* [Exercise aim]: Could you restate every line of the data word for word?

· · ·

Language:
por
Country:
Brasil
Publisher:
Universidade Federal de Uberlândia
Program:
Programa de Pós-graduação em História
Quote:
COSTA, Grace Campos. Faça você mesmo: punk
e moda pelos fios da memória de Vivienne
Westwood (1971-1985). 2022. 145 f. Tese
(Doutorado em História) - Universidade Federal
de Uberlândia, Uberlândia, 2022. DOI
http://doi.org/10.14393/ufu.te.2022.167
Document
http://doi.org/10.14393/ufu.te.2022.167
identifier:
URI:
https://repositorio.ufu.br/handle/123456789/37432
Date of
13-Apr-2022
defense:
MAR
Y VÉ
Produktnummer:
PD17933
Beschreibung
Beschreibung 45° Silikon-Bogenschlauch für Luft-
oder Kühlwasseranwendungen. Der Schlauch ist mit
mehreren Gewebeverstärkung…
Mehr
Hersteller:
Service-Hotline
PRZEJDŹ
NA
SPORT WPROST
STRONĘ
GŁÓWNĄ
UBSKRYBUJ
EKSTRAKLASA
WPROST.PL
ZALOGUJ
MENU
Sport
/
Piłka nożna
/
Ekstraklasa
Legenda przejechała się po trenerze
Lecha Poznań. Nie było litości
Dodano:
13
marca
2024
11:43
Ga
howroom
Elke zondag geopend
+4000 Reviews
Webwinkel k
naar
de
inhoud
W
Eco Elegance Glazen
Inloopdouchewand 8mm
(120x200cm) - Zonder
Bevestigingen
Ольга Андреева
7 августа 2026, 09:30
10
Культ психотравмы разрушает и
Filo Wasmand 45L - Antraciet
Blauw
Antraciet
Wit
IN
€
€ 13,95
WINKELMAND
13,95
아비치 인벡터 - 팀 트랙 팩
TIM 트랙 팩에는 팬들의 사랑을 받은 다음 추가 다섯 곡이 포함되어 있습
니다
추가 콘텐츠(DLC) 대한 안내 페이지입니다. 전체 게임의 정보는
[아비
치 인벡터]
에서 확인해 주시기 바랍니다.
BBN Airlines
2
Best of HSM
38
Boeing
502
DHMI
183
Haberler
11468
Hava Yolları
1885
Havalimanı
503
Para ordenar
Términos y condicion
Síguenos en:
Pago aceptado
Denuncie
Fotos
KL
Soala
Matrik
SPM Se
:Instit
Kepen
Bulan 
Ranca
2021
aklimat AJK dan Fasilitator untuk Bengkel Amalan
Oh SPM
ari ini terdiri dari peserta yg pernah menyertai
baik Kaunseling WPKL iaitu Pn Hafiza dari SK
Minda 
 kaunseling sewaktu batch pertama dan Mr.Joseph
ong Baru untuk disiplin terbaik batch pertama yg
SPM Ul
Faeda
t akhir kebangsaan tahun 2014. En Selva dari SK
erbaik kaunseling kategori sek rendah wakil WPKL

· · ·

* [Completed exercise]:
Language:
por
Country:
Brasil
Publisher:
Universidade Federal de Uberlândia
Program:
Programa de Pós-graduação em História
Quote:
COSTA, Grace Campos. Faça você mesmo: punk
e moda pelos fios da memória de Vivienne
Westwood (1971-1985). 2022. 145 f. Tese
(Doutorado em História) - Universidade Federal
de Uberlândia, Uberlândia, 2022. DOI
http://doi.org/10.14393/ufu.te.2022.167
Document
http://doi.org/10.14393/ufu.te.2022.167
identifier:
URI:
https://repositorio.ufu.br/handle/123456789/37432
Date of
13-Apr-2022
defense:
MAR
Y VÉ
Produktnummer:
PD17933
Beschreibung
Beschreibung 45° Silikon-Bogenschlauch für Luft-
oder Kühlwasseranwendungen. Der Schlauch ist mit
mehreren Gewebeverstärkung…
Mehr
Hersteller:
Service-Hotline
PRZEJDŹ
NA
SPORT WPROST
STRONĘ
GŁÓWNĄ
UBSKRYBUJ
EKSTRAKLASA
WPROST.PL
ZALOGUJ
MENU
Sport
/
Piłka nożna
/
Ekstraklasa
Legenda przejechała się po trenerze
Lecha Poznań. Nie było litości
Dodano:
13
marca
2024
11:43
Ga
howroom
Elke zondag geopend
+4000 Reviews
Webwinkel k
naar
de
inhoud
W
Eco Elegance Glazen
Inloopdouchewand 8mm
(120x200cm) - Zonder
Bevestigingen
Ольга Андреева
7 августа 2026, 09:30
10
Культ психотравмы разрушает и
Filo Wasmand 45L - Antraciet
Blauw
Antraciet
Wit
IN
€
€ 13,95
WINKELMAND
13,95
아비치 인벡터 - 팀 트랙 팩
TIM 트랙 팩에는 팬들의 사랑을 받은 다음 추가 다섯 곡이 포함되어 있습
니다
추가 콘텐츠(DLC) 대한 안내 페이지입니다. 전체 게임의 정보는
[아비
치 인벡터]
에서 확인해 주시기 바랍니다.
BBN Airlines
2
Best of HSM
38
Boeing
502
DHMI
183
Haberler
11468
Hava Yolları
1885
Havalimanı
503
Para ordenar
Términos y condicion
Síguenos en:
Pago aceptado
Denuncie
Fotos
KL
Soala
Matrik
SPM Se
:Instit
Kepen
Bulan 
Ranca
2021
aklimat AJK dan Fasilitator untuk Bengkel Amalan
Oh SPM
ari ini terdiri dari peserta yg pernah menyertai
baik Kaunseling WPKL iaitu Pn Hafiza dari SK
Minda 
 kaunseling sewaktu batch pertama dan Mr.Joseph
ong Baru untuk disiplin terbaik batch pertama yg
SPM Ul
Faeda
t akhir kebangsaan tahun 2014. En Selva dari SK
erbaik kaunseling kategori sek rendah wakil WPKL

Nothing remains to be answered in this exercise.